A radar plot illustrating the concentration of major metabolite classes in Melilotus, Trifolium, Medicago, and Ononis seed species expressed as mg/g.

OS was the richest in fatty acids followed by OA and OR. Likewise, OS was the most abundant in sugars followed by TI, TP, OR, and OA (Fig. 7).

Interestingly, OS displayed the highest fatty acids (64.2 mg/g), sugars (30.6 mg/g) sugar alcohols (8.9 mg/g), alcohols (9.9 mg/g) and moderate free amino acids content (9.6 mg/g) and organic acid (4.9 mg/g) compared to all other seeds, proposing its nutritional value and palatability.

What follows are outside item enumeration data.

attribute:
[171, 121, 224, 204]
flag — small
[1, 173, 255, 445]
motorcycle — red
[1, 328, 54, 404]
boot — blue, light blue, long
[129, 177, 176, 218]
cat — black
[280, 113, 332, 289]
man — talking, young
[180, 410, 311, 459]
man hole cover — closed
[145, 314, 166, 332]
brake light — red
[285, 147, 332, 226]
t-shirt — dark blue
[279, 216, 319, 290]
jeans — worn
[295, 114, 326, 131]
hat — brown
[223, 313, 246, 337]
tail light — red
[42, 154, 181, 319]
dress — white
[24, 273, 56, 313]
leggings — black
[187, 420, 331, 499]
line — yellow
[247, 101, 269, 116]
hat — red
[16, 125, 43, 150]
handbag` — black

Lacking many essential free amino acids, the examined seeds may not considered as a sufficient protein source but further studies should be conducted to unveil the total protein content both as free aminoacids protein. However, T. pannonic and M. xvaria are considered the best with relatively high free amino acids as total and essential amino acids viz. cysteine and threonine. Further crude protein profiling using LCMS platform shall provide better insight of these seeds protein content.

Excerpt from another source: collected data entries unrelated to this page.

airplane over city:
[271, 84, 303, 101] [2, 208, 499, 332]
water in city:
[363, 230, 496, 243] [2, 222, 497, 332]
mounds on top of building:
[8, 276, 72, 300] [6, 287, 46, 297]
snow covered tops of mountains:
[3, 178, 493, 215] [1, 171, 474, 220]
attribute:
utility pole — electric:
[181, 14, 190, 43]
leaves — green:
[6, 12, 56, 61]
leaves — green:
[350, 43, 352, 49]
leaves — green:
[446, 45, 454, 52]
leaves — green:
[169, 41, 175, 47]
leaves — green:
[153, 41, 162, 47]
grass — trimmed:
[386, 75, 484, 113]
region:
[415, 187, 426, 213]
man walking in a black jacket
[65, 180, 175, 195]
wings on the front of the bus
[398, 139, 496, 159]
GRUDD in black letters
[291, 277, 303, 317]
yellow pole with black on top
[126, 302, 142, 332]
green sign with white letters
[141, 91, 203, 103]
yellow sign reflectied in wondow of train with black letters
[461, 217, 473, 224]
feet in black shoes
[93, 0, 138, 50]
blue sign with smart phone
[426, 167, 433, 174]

The fatty acids profile of Ononis species (OR, OS and OA) and Medicago (MX) revealed for their richness in oleic, linoleic, and α-linolenic acids with good ω-6/ω-3 and oleic/linoleic acid ratios and suggest for their potential inclusion in diet to regulate serum cholesterol levels and prevent atherosclerosis. Asides from such fatty acids profile, Ononis richness in sugar alcohols such as pinitol or sorbitol pose for their low calorie content. Future studies should now focus on exploring secondary metabolites and their biochemical activities in these seeds.

The aim of the present study was to estimate free amino acid content and other low molecular weight primary metabolites as free sugars and their contribution in the nutritional value of the examined seeds using GC/MS. GC/MS has been previously used in other studies to detect primary metabolites’ content in plants exemplified by free amino acids, sugars and fatty acids1,65. Future studies should now focus on determining crude protein levels using appropriate protein extraction techniques to verify their exact total protein composition.

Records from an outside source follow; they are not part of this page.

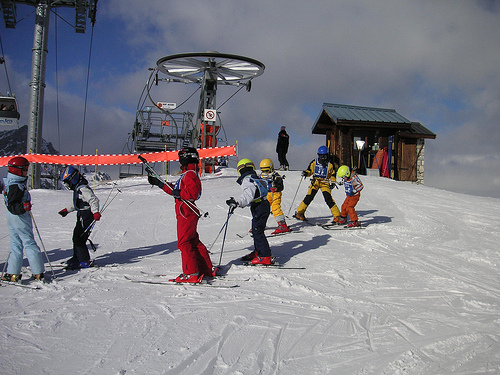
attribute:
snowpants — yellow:
[266, 190, 285, 220]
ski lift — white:
[116, 29, 258, 169]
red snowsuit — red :
[167, 167, 215, 274]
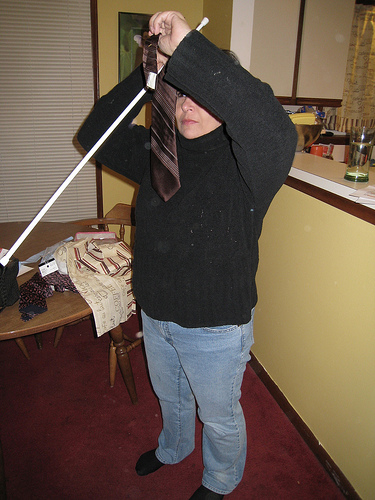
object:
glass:
[345, 126, 373, 182]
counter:
[254, 135, 374, 498]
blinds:
[0, 109, 94, 114]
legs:
[179, 315, 255, 500]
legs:
[130, 309, 193, 476]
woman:
[74, 11, 302, 498]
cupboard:
[252, 2, 351, 110]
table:
[0, 220, 140, 404]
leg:
[109, 322, 138, 403]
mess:
[15, 227, 136, 337]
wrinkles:
[204, 419, 214, 428]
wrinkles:
[160, 441, 163, 448]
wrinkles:
[214, 470, 226, 476]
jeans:
[137, 305, 251, 491]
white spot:
[319, 441, 321, 444]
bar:
[267, 149, 370, 208]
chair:
[52, 200, 166, 408]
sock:
[189, 483, 225, 499]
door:
[2, 0, 101, 227]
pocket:
[198, 315, 241, 338]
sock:
[134, 447, 164, 474]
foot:
[133, 445, 181, 477]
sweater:
[74, 30, 300, 331]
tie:
[132, 27, 180, 199]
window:
[0, 1, 102, 223]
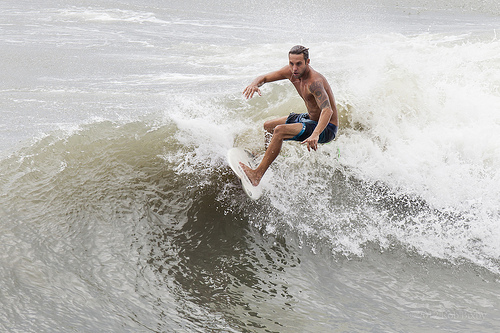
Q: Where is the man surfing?
A: In the ocean.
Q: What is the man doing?
A: Surfing.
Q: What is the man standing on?
A: A surfboard.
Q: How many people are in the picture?
A: 1.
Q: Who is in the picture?
A: A man.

Chemometric tools have succeeded in the identification of Ononis metabolites’ markers belonging to various classes i.e., (alcohol) glycerol, sugars (D-allofuranose,), and sugar alcohols (pinitol). The sugar D-Allofuranose was ascribed as discriminator marker for O. natrix (ON) accessions. Additionally, in Trifolium species, the segregation of T. montanu (TM) and T. arvense (TA) was attributed for their richness in myristic acid. The differentiation between Medicago, Melilotus, and Trifolium genera was not achieved, also the discrimination between species of the same genus was not attained suggestive for the use of stronger taxonomic markers for their classification targeting their secondary metabolome using LC/MS. Although we have targeted only accessions in legume seeds, same approach can be applied in the future for the exploration of factors affecting legume seeds metabolites profiling, including seasonal variations, cultivation, and storage conditions. Also, our study can provide new interesting details for future taxonomical studies especially if targeting larger genotypes.